The "Bezeq-Walla! Affair," or Case 4000 as it’s been dubbed by Israeli media, is one of three corruption cases facing Israeli prime minister Benjamin Netanyahu. It’s also the most serious in that everyone, including the prime minister, believes that it will lead to an indictment in the coming weeks—an X factor that could prove fatal to Likud Party hopes in the April 9 elections.
The Israeli police, who recommend indictment, say that Netanyahu helped Israeli tycoon Shaul Elovitch by pushing through the merger of two companies he owned, telecommunications firm Bezeq and satellite TV company Yes. (Elovitch made $269 million on the deal.)
In exchange, Netanyahu and his family would receive favorable news coverage from Walla!, a news site Bezeq owned.
But the closer one looks, the less things add up. According to all those involved, the merger of Bezeq-Yes was done by the book. The head of Israel’s Cable and Satellite Broadcasting Council, Dr. Yifat Ben Hai Segev, who served in the position from 2014-2018, said "There wasn’t any pressure from the side of Netanyahu’s people to approve the merger."
Orly Yehezkel, a current member of the council, told Israel’s Channel 20, "The discussions were professional discussions. The people were professional people. … We received all the material. We sat there hours. Paragraph after paragraph. Paragraph after paragraph. No one influenced us. No one turned to us. No one requested anything from us."
The 17-member council voted unanimously to approve the merger.
Israel’s Antitrust Authority also signed off on the deal in March 2014. Indeed, at that point, the merger had been under discussion for six years already. Judges at the Antitrust Authority debated the matter in depth twice in 2009, after a preliminary approval by that body in 2008. This was prior to Netanyahu even reassuming the position of prime minister.
It’s not clear if the Antitrust Authority judges who debated the matter were interviewed by the police, but it’s unlikely given that investigators didn’t bother gathering evidence from any of the cable and satellite council members, or the head of the Antitrust Authority who signed off on the deal. Indeed, no one knows how many, if any, of the 150 senior officials involved in approving the merger were asked to give testimony.
As far as the sympathetic coverage Netanyahu allegedly received in return, a survey found that during the campaign period leading up to the 2015 elections, 75 percent of the columns in Walla! were hostile to Netanyahu. One would think that this would have been precisely the time that Elovitch, owner of Walla!, would have made good on his end of the bargain.
Those who defend Netanyahu say that the favorable coverage, which he didn’t in any case receive, shouldn’t be considered a form of bribery at all.
Alan Dershowitz, who has weighed in on these supposed corruption cases says, "It is very dangerous to start indicting people based on negotiations with newspapers. That’s what politicians do." He added, "To start interfering in the relationship between media and the government poses a tremendous danger to free speech and a tremendous danger to democracy."

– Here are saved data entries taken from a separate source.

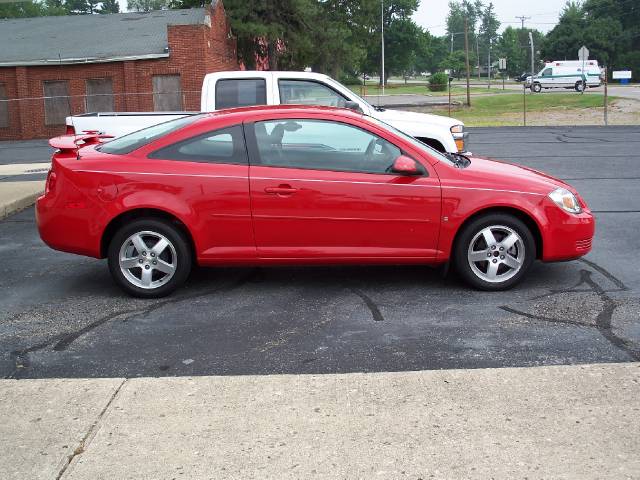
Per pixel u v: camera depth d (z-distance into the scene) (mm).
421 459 3504
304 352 4949
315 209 6062
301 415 3955
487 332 5270
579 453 3533
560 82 60906
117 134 10008
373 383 4324
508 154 17094
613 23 100688
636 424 3791
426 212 6098
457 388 4238
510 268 6250
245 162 6125
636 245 7867
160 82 32906
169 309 5945
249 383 4363
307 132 6180
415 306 5906
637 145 18734
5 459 3584
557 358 4758
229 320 5641
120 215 6180
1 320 5754
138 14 40219
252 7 37719
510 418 3881
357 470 3424
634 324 5375
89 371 4695
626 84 79562
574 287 6352
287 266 6711
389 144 6184
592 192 11398
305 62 41844
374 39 52656
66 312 5926
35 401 4176
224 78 10219
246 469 3451
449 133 9859
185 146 6188
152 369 4711
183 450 3629
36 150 24844
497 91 68812
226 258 6156
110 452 3627
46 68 33500
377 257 6176
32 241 8742
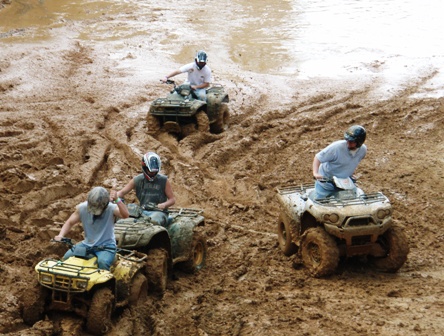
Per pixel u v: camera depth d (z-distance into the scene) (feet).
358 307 39.29
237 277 44.50
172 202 42.91
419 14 136.67
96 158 65.05
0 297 38.14
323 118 81.25
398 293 41.45
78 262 35.60
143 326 36.81
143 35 117.91
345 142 44.42
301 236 44.98
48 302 35.70
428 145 74.18
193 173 62.90
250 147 71.72
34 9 130.31
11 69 93.81
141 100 84.84
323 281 43.37
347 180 45.29
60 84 89.56
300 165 67.46
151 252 40.27
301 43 116.26
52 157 63.31
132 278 37.52
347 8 141.59
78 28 120.98
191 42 114.21
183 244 42.93
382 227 42.93
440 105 86.22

It doesn’t look like Israel’s attorney general will go forward with the police recommendation to indict on the other even more dubious cases, dubbed 1000 and 2000.
In Case 1000, Netanyahu is accused of taking bribes in the form of champagne and cigars from two tycoons, Israeli Arnon Milchen and Australian James Packer, in return for political favors. Only it’s not clear what they received. In the case of Milchen, Netanyahu worked against the businessman’s interests in at least two instances.
In Case 2000, Netanyahu is said to have accepted better coverage in Israeli newspaper Yediot Ahronot and on its website Ynet in exchange for hobbling competing newspaper Israel Hayom. But Netanyahu not only opposed the law that would have negatively impacted Israel Hayom, he disbanded the government in order to keep it from passing.
Unfortunately for the Likud, Israelis don’t know much about these cases. Like the American public when it comes to Trump-Russia collusion, their eyes glaze over when the details are discussed. The Likud fears this will work to their opponents’ advantage. The public will only hear the buzzwords: "indictment," "bribery," and "breach of trust." Opposition parties will pile on—they’ve been calling for Netanyahu’s resignation since Case 1000 was introduced in December 2016—and Likud voters will slip away.
Netanyahu’s efforts thus far may have been counterproductive. On January 7, Netanyahu took to the airwaves for what was billed as a "dramatic statement" that was covered by all major Israeli news stations. Many assumed it had something to do with the defense situation. When Netanyahu used the time to defend himself against the pending cases, he was widely criticized and at least one station pulled its coverage mid-speech.
The Likud estimates an indictment will cost it four to five seats, which could bring to power a left-leaning coalition. This makes it all the more important from Likud’s perspective that the right-wing splinter parties unite. According to internal Likud polling released last Thursday, three of the right-wing parties will not garner enough votes to make it into the Knesset. But if they unite, they’ll win eight seats, enough to guarantee a right-wing victory.
The time to do so is running out. Parties have until midnight Thursday to submit their final lists to Israel’s Central Elections Committee.